Of course, the commune’s stash didn’t have Truvada or Trizivir either, but they wouldn’t know what to do with anti-HIV drugs anyway. Except maybe baptize them, then burn them. Maybe. He couldn’t imagine Danny being violent; the youth counselor would probably sing songs and assign homework. Actually, none of the survivors were particularly violent…yet. But they did make unnecessary assumptions.
He hadn’t contacted HIV from unsafe sex, gay or otherwise. He’d been unlucky with a blood transfusion after a skiing accident, had settled a for big malpractice payout.
Money changed the way people treated you though. It had certainly changed his relationship with Mike, who started maxing out credit cards, burning cash, convinced Harvey wouldn’t drop his baby over something as trivial as money. They were talking about getting married, what was a little money compared to love.
That’d been an ugly lesson for them both.
It'd be an ugly lesson for the commune, the day Harvey didn’t return. Either they survive the winter, or they don’t. Sucks for the kids. Danny and Laura too, but mostly the kids. Shame their caretakers were a bunch of right-wing nutjobs.
Something skitters near the children’s section. Harvey swears. He’ll be screwed if mice get into his stash. The pulsating, alien-like zombies are a problem, but starvation is a killer.
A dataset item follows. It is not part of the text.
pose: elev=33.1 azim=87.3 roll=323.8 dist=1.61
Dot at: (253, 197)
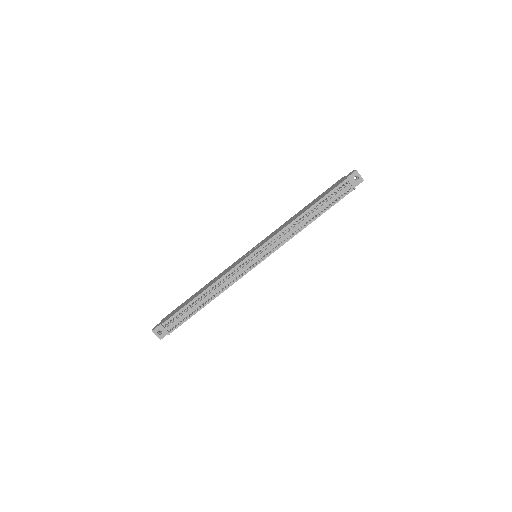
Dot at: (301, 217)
Armed with a bucket and gardening trowel, Harvey hunts the corners, behind shelving, to no avail. He’ll have to scavenge poison, traps, the next time he wins the lottery. Assuming he returns to the commune at all…the only things they had that he didn’t was clean well-water, solar-powered heating, and society. He’s never been comfortable in society.
He'd miss the heating once the blizzards came, but—
Color grabs his eye. He’s never looked through the kids’ section before. Aside from checking the dim spiderwebbed windows for gaps, monsters, he hadn’t looked at much of anything.
Harvey blinks a few times, pokes around. This can’t be right, not here.
There’s an LGBT section in the children’s area. Of course, they call it the rainbow area, not LGBTQ, but that’s just words. He never expected to find books on two mommys, pride, or Stonewall here. They really must’ve never come to the library…
He flips to the front of the Stonewall picture book. It’d been one raid of many, but it was the night history remembered. One of the few times so many different groups of people who couldn’t stand each other stood together as one, and made a difference.
There’s three ink-stamped check out dates, all in the last year. They still use ink stamps out here. He flips through all the books, looking for ripped out pages, graffiti, slurs. Then through the other books, the posters, any evidence to support his judgment.
Harvey finally looks around, at the tiny colorful alcove, carefully curated. Whoever put this together was probably dead, as well as whoever checked out these books. Most of the residents probably didn’t know this place existed—didn’t they still go for conversion therapy out here?
He's usually a horrible judge of character.
Wasn’t that why he’d come here? That, and to ignore his empty apartment?
He slips a bottle of medicine in his pack, makes a second shopping trip to fill his pack up, before heading back to the commune.